• [Task description] Copy out every one of the following records word for word, leaving out the pictures.

START Given entries

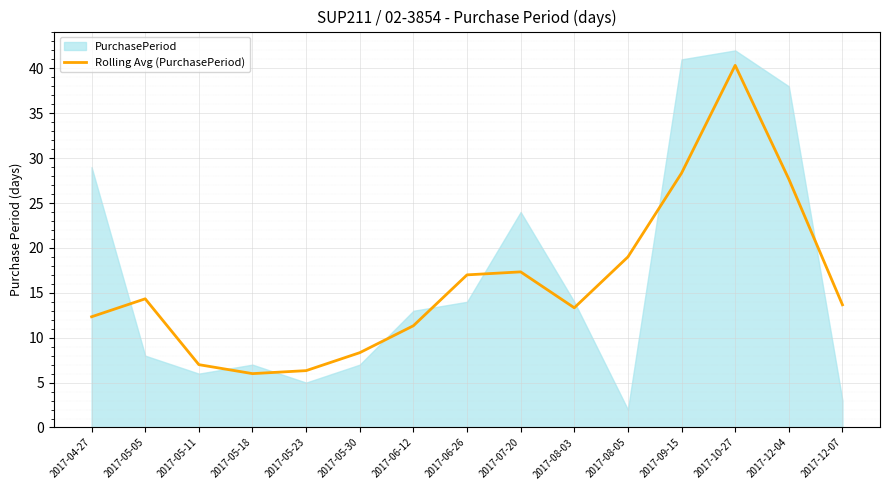

What is the maximum value for Rolling Avg (PurchasePeriod)?

40.3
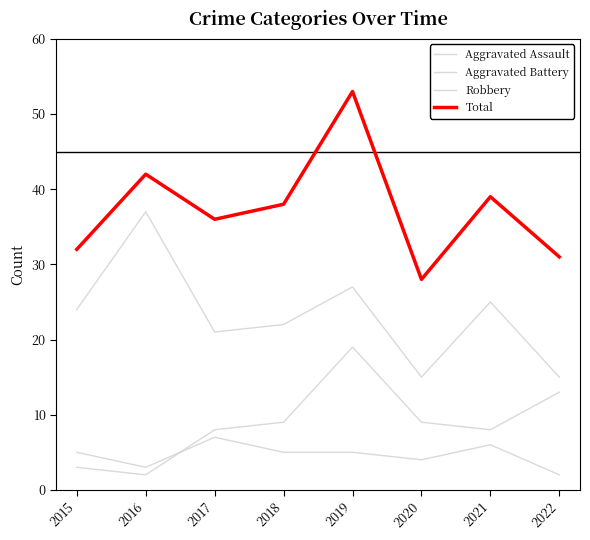

What is the difference between the Robbery values at 2016 and 2015?

13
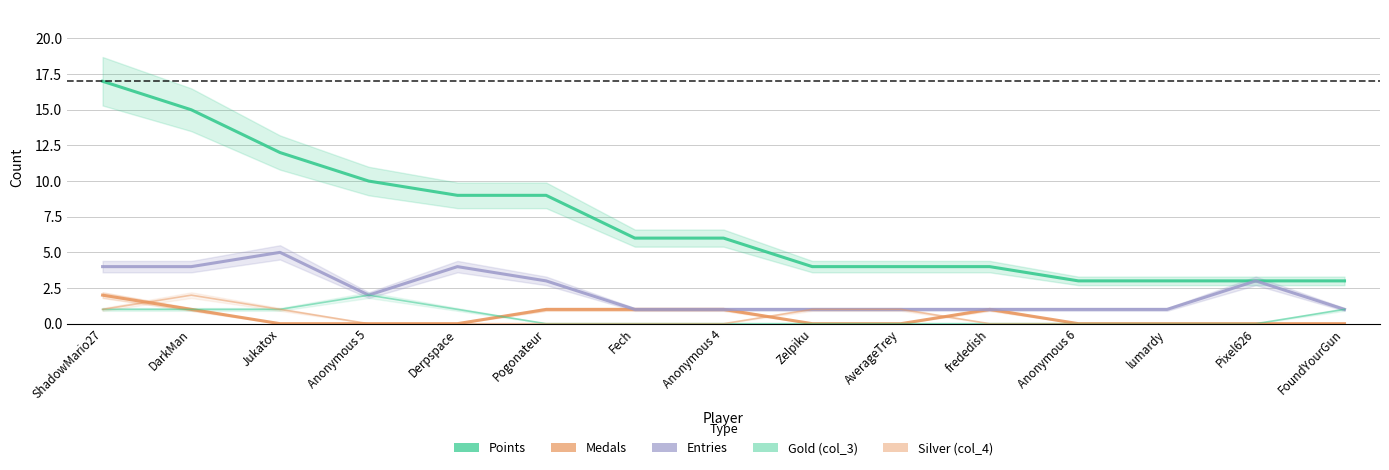

The Points series shows 9 at Derpspace. True or false?

True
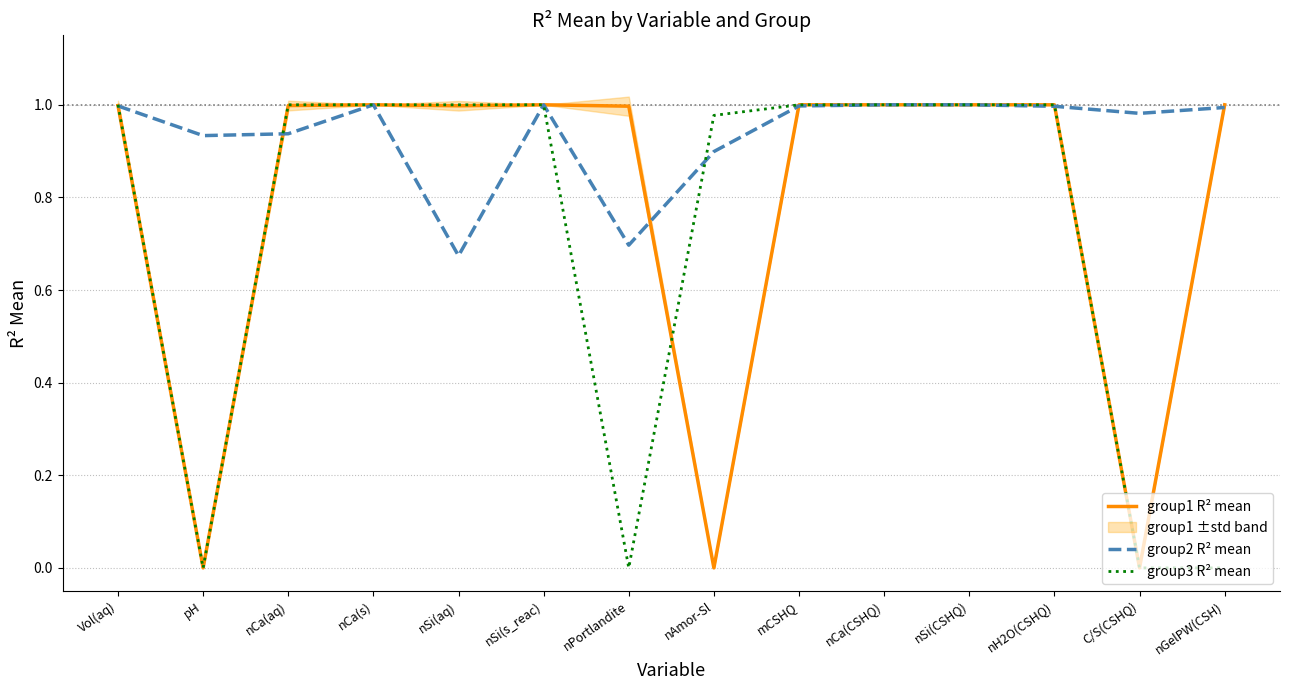

The group2 R² mean series shows 1.0 at nGelPW(CSH). True or false?

True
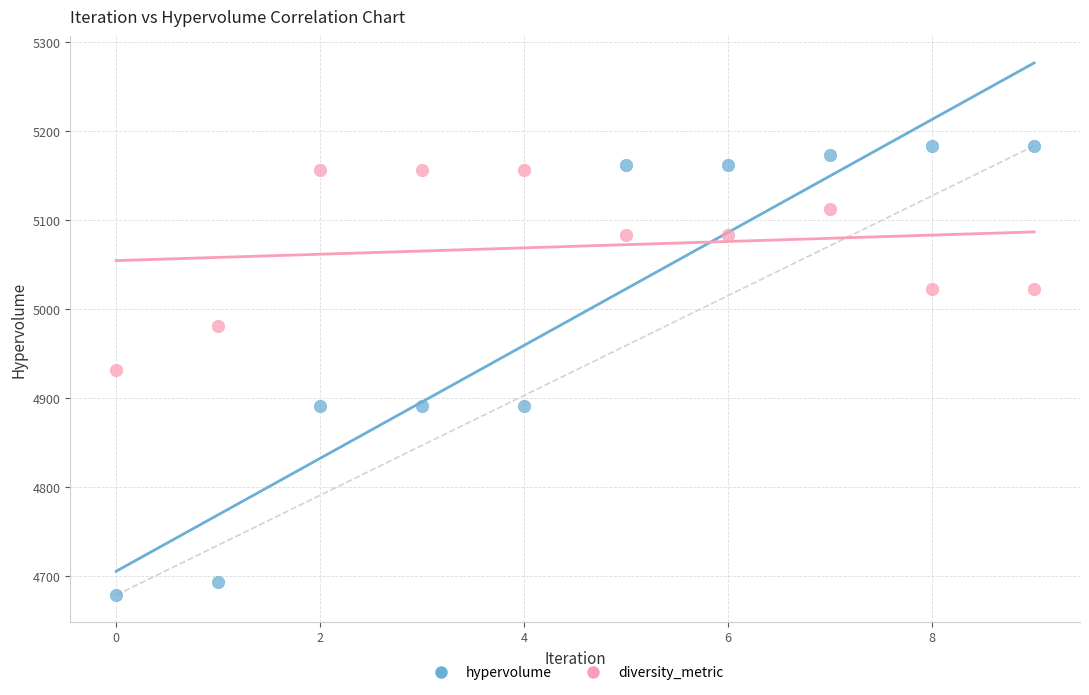

Which series contains the highest Y value?

hypervolume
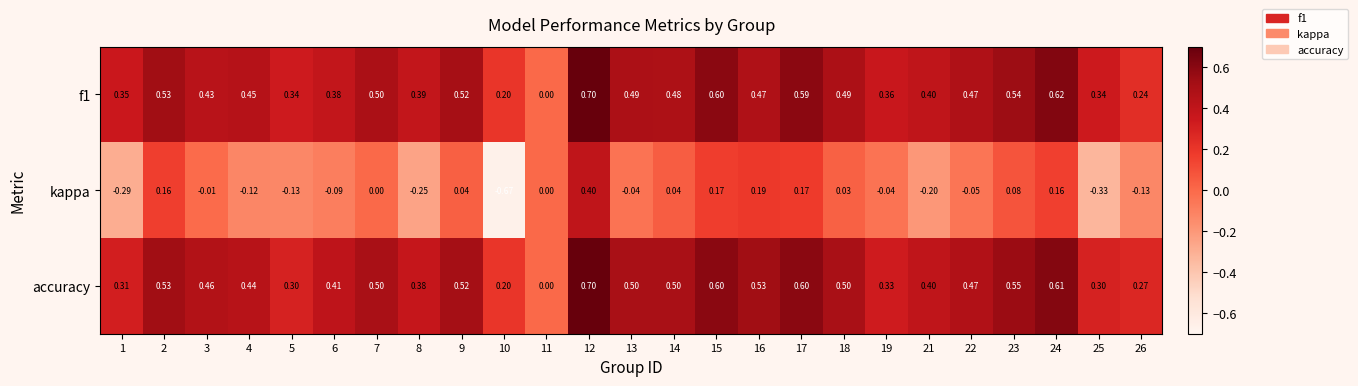

Is the value of f1 at 8 greater than the value of accuracy at 15?

No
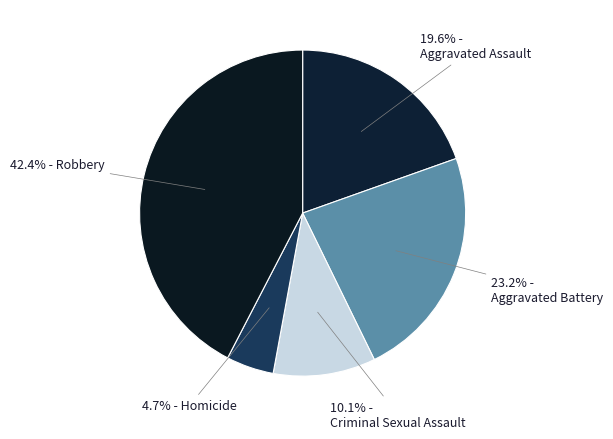

Count the number of slices in the pie.

5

END Given entries

• [Exercise answer]
What is the maximum value for Rolling Avg (PurchasePeriod)?

40.3

What is the difference between the Robbery values at 2016 and 2015?

13

The Points series shows 9 at Derpspace. True or false?

True

The group2 R² mean series shows 1.0 at nGelPW(CSH). True or false?

True

Which series contains the highest Y value?

hypervolume

Is the value of f1 at 8 greater than the value of accuracy at 15?

No

Count the number of slices in the pie.

5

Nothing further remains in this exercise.